Personal information
- Full name: Rasikh Salam Dar
- Born: 5 April 2000 (age 26) Ashmuji, Jammu and Kashmir, India
- Batting: Right-handed
- Bowling: Right-arm fast medium
- Role: Bowler

Domestic team information
- 2018–2025: Jammu & Kashmir
- 2019: Mumbai Indians
- 2022: Kolkata Knight Riders
- 2024: Delhi Capitals
- 2025–present: Royal Challengers Bengaluru
- 2025–present: Baroda cricket team

Career statistics
| Competition | FC | LA | T20 |
| Matches | 5 | 10 | 35 |
| Runs scored | 52 | 44 | 75 |
| Batting average | 17.33 | 44.00 | 8.33 |
| 100s/50s | 0/0 | 0/0 | 0/0 |
| Top score | 40 | 21* | 10* |
| Balls bowled | 579 | 503 | 715 |
| Wickets | 13 | 13 | 45 |
| Bowling average | 25.23 | 37.46 | 22.35 |
| 5 wickets in innings | 0 | 0 | 1 |
| 10 wickets in match | 0 | – | – |
| Best bowling | 3/26 | 4/23 | 6/31 |
| Catches/stumpings | 1/– | 1/– | 7/– |
- Source: ESPNcricinfo, 27 March 2025

= Rasikh Salam =

Indian cricketer (born 2000)

Rasikh Salam Dar (born 5 April 2000) is an Indian cricketer who previously played for Jammu and Kashmir and now plays for Baroda in domestic cricket.

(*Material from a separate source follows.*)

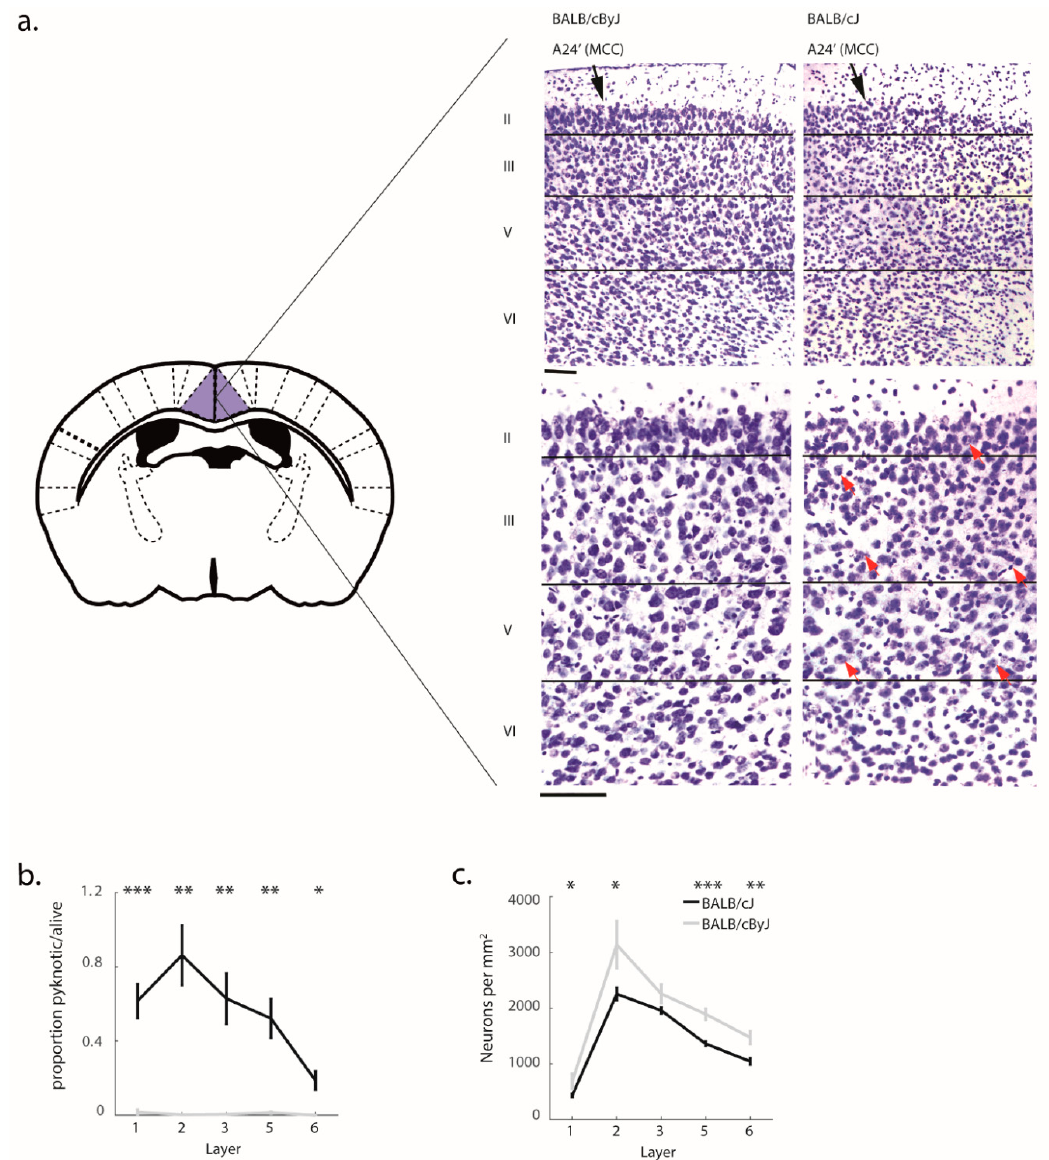
Figure 2. MCC histology: ( a ) Schematic of area MCC. Inset: photographs in different magnifications show the outlines of the position of layers. Pyknotic neurons are noted with red arrows in the high-magnification BALB/cJ case. There are also 2 black arrows in layer II to emphasize places where there are clearings with no neurons to emphasize their loss. Scale bars, 100 μ m; ( b ) The proportion of pyknotic/non-pyknotic neurons. Black line, BALB/cJ mice; gray line, BALB/cByJ mice. Shown are average and SEM per layer; ( c ) The number of neurons per mm 2 . Shown are average and SEM per layer. * p < 0.05; ** p < 0.01; *** p < 0.001.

He also plays for Royal Challengers Bengaluru in the Indian Premier League (IPL). In December 2018, he was signed by the Mumbai Indians in the player auction for the 2019 Indian Premier League Season. He became the third cricketer from Jammu and Kashmir to play in the Indian Premier League. At 17 years and 353 days, he became the youngest player to make his debut for the Mumbai Indians. However, in June 2019, the Board of Control for Cricket in India (BCCI) banned him for two years following a "discrepancy" in his birth certificate.

He made his List A debut for Jammu & Kashmir in the 2018–19 Vijay Hazare Trophy on 3 October 2018. He made his first-class debut for Jammu & Kashmir in the 2018–19 Ranji Trophy on 30 December 2018. He made his Twenty20 debut for Jammu & Kashmir in the 2018–19 Syed Mushtaq Ali Trophy on 22 February 2019. He was released by the Mumbai Indians ahead of the 2020 IPL auction. In February 2022, he was signed by the Kolkata Knight Riders in the auction for the 2022 Indian Premier League Season. He was acquired by Delhi Capitals in the 2024 Indian Premier League auction as a fast bowler. In the 2025 Indian Premier League auction, he was sold to Royal Challengers Bengaluru, winning his maiden IPL title that same season. The following season, he took 19 wickets, as RCB won back-to-back IPL titles.